Study: Botox Could Prevent Spread of Gastric Cancer

In a mouse model, Botox injections were shown to slow the growth of gastric tumors.

In a preliminary study using a mouse model, researchers have shown that vagal innervation plays a big role in gastric tumorigenesis, and that denervation using Botox injections or other methods could help slow the cancer’s growth.

In previous work, “it has been demonstrated that vagotomy decreases gastric mucosal thickness and cellular proliferation,” wrote researchers led by Duan Chen, MD, PhD, of the Norwegian University of Science and Technology in Trondheim. “An epidemiological study showed that the risk of gastric cancer after vagotomy was not reduced during the first 10-year period, but was reduced by 50% during the second 10-year follow-up.”

To test that influence of innervation on gastric tumorigenesis, Chen’s group tried various methods of denervation on mice; results were published in August in Science Translational Medicine. Surgical denervation with vagotomy yielded striking results: 6 months after the surgery, tumor incidence was 17% in mice who underwent vagotomy and 86% in the mice that underwent pyloroplasty alone. They confirmed these results in two other gastric cancer mouse models.
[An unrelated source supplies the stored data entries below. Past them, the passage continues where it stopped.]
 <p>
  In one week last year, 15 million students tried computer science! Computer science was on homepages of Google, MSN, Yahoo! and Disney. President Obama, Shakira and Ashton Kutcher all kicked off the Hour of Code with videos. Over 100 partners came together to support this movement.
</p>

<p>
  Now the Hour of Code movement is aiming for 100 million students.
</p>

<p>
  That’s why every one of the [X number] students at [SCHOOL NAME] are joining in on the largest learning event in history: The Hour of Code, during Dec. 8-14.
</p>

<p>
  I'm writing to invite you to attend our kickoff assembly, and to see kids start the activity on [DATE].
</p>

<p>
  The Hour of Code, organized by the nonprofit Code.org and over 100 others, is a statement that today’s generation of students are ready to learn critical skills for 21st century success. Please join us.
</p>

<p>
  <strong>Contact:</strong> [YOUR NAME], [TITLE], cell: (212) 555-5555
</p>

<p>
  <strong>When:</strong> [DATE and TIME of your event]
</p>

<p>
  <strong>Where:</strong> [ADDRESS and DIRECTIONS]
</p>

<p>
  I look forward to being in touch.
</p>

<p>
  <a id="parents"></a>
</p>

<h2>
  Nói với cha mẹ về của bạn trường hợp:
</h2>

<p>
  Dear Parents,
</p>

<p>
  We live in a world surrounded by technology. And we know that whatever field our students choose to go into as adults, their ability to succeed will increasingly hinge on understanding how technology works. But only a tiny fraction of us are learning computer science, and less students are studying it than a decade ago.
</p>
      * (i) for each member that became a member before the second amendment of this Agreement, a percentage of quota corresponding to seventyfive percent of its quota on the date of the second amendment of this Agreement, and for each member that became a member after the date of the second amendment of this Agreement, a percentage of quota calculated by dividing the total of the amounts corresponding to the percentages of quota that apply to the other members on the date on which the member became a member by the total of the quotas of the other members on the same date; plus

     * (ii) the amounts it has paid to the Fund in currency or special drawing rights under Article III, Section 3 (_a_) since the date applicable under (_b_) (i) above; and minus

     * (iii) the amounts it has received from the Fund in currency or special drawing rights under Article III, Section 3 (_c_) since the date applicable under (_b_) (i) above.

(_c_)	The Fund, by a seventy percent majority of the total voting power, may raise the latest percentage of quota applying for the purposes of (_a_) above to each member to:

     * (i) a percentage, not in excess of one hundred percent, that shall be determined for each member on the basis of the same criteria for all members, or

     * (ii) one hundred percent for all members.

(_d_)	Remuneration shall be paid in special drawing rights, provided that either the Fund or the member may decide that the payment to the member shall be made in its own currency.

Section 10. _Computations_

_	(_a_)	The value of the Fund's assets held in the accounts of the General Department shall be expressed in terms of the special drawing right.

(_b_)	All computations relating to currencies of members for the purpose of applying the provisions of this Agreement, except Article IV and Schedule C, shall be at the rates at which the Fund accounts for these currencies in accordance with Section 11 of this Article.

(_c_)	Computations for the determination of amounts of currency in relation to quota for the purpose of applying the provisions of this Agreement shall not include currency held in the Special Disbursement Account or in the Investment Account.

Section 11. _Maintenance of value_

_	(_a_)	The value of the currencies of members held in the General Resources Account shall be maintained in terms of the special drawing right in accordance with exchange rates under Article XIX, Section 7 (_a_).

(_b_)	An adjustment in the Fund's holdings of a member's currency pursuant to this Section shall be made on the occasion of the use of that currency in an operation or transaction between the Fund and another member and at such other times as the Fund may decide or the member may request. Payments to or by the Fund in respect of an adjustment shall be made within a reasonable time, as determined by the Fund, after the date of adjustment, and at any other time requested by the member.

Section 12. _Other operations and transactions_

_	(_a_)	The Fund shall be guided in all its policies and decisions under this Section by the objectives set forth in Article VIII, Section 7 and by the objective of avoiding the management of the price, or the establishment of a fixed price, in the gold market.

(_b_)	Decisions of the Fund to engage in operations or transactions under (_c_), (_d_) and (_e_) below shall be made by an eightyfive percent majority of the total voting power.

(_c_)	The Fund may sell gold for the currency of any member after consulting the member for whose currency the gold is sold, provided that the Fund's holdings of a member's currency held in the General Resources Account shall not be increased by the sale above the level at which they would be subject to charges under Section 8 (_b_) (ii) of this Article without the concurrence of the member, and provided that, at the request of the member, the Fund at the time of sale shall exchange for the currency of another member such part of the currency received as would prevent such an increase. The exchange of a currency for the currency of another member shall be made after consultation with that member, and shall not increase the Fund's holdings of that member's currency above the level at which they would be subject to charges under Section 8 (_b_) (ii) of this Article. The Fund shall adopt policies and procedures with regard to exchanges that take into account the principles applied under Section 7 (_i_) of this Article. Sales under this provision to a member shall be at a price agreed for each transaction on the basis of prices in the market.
To prove the primarily local effects of this denervation, they then tested injections of botulinum toxin A (Botox) into the gastric wall. Six months after injections, “tumor size, score for dysplasia, and number of proliferating cells were markedly reduced,” the authors wrote. The changes were further associated with attenuated scores for inflammation, epithelial defects, and others connected with tumorigenesis. The protective effect of both surgery and Botox was seen further along in the mouse lifespan as well, suggesting cancer progression could be slowed even later on in life.
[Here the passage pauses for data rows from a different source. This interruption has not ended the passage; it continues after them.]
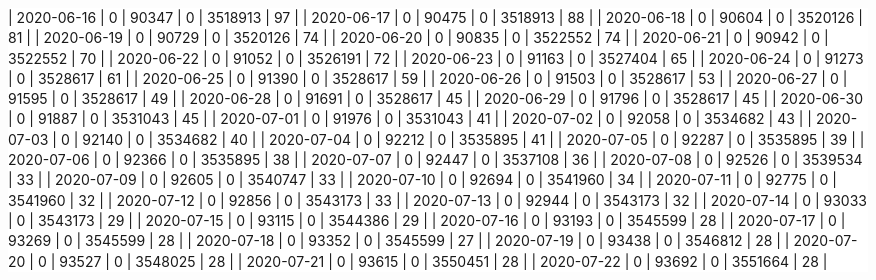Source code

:| 2020-06-16 | 0 | 90347 | 0 | 3518913 | 97 |
| 2020-06-17 | 0 | 90475 | 0 | 3518913 | 88 |
| 2020-06-18 | 0 | 90604 | 0 | 3520126 | 81 |
| 2020-06-19 | 0 | 90729 | 0 | 3520126 | 74 |
| 2020-06-20 | 0 | 90835 | 0 | 3522552 | 74 |
| 2020-06-21 | 0 | 90942 | 0 | 3522552 | 70 |
| 2020-06-22 | 0 | 91052 | 0 | 3526191 | 72 |
| 2020-06-23 | 0 | 91163 | 0 | 3527404 | 65 |
| 2020-06-24 | 0 | 91273 | 0 | 3528617 | 61 |
| 2020-06-25 | 0 | 91390 | 0 | 3528617 | 59 |
| 2020-06-26 | 0 | 91503 | 0 | 3528617 | 53 |
| 2020-06-27 | 0 | 91595 | 0 | 3528617 | 49 |
| 2020-06-28 | 0 | 91691 | 0 | 3528617 | 45 |
| 2020-06-29 | 0 | 91796 | 0 | 3528617 | 45 |
| 2020-06-30 | 0 | 91887 | 0 | 3531043 | 45 |
| 2020-07-01 | 0 | 91976 | 0 | 3531043 | 41 |
| 2020-07-02 | 0 | 92058 | 0 | 3534682 | 43 |
| 2020-07-03 | 0 | 92140 | 0 | 3534682 | 40 |
| 2020-07-04 | 0 | 92212 | 0 | 3535895 | 41 |
| 2020-07-05 | 0 | 92287 | 0 | 3535895 | 39 |
| 2020-07-06 | 0 | 92366 | 0 | 3535895 | 38 |
| 2020-07-07 | 0 | 92447 | 0 | 3537108 | 36 |
| 2020-07-08 | 0 | 92526 | 0 | 3539534 | 33 |
| 2020-07-09 | 0 | 92605 | 0 | 3540747 | 33 |
| 2020-07-10 | 0 | 92694 | 0 | 3541960 | 34 |
| 2020-07-11 | 0 | 92775 | 0 | 3541960 | 32 |
| 2020-07-12 | 0 | 92856 | 0 | 3543173 | 33 |
| 2020-07-13 | 0 | 92944 | 0 | 3543173 | 32 |
| 2020-07-14 | 0 | 93033 | 0 | 3543173 | 29 |
| 2020-07-15 | 0 | 93115 | 0 | 3544386 | 29 |
| 2020-07-16 | 0 | 93193 | 0 | 3545599 | 28 |
| 2020-07-17 | 0 | 93269 | 0 | 3545599 | 28 |
| 2020-07-18 | 0 | 93352 | 0 | 3545599 | 27 |
| 2020-07-19 | 0 | 93438 | 0 | 3546812 | 28 |
| 2020-07-20 | 0 | 93527 | 0 | 3548025 | 28 |
| 2020-07-21 | 0 | 93615 | 0 | 3550451 | 28 |
| 2020-07-22 | 0 | 93692 | 0 | 3551664 | 28 |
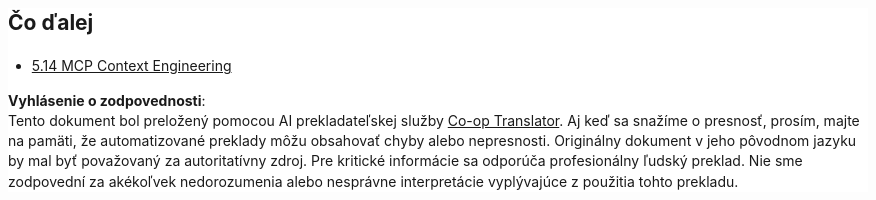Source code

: ## Čo ďalej

- [5.14 MCP Context Engineering](../mcp-contextengineering/README.md)

**Vyhlásenie o zodpovednosti**:  
Tento dokument bol preložený pomocou AI prekladateľskej služby [Co-op Translator](https://github.com/Azure/co-op-translator). Aj keď sa snažíme o presnosť, prosím, majte na pamäti, že automatizované preklady môžu obsahovať chyby alebo nepresnosti. Originálny dokument v jeho pôvodnom jazyku by mal byť považovaný za autoritatívny zdroj. Pre kritické informácie sa odporúča profesionálny ľudský preklad. Nie sme zodpovední za akékoľvek nedorozumenia alebo nesprávne interpretácie vyplývajúce z použitia tohto prekladu.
Though the mouse model is clearly preliminary, there were positive signs of how the idea of denervation might be used in humans eventually. In mice that had undergone denervation, the effects of systemic chemotherapy with 5-FU and oxaliplatin were significantly enhanced. Survival was better in denervated mice than in those that received the chemotherapy alone. “Together, these findings suggest that the combination of denervation and chemotherapy has an enhanced effect on tumor growth and survival,” the authors wrote.

The mechanisms behind the effects of denervation appear to involve gastric Wnt signaling, a pathway that helps regulate gastrointestinal stem cells and tumorigenesis. The investigators evaluated three cohorts of human gastric cancer patients and found that Wnt signaling was activated in cancerous tissue when compared to adjacent noncancerous tissue.

“Our finding that nerves play an important role in cancer initiation and progression highlights a component of the tumor microenvironment contributing the cancer stem cell niche,” the authors concluded. “The data strongly support the notion that denervation and cholinergic antagonism, in combination with other therapies, could represent a viable approach for the treatment of gastric cancer and possibly other solid malignancies.”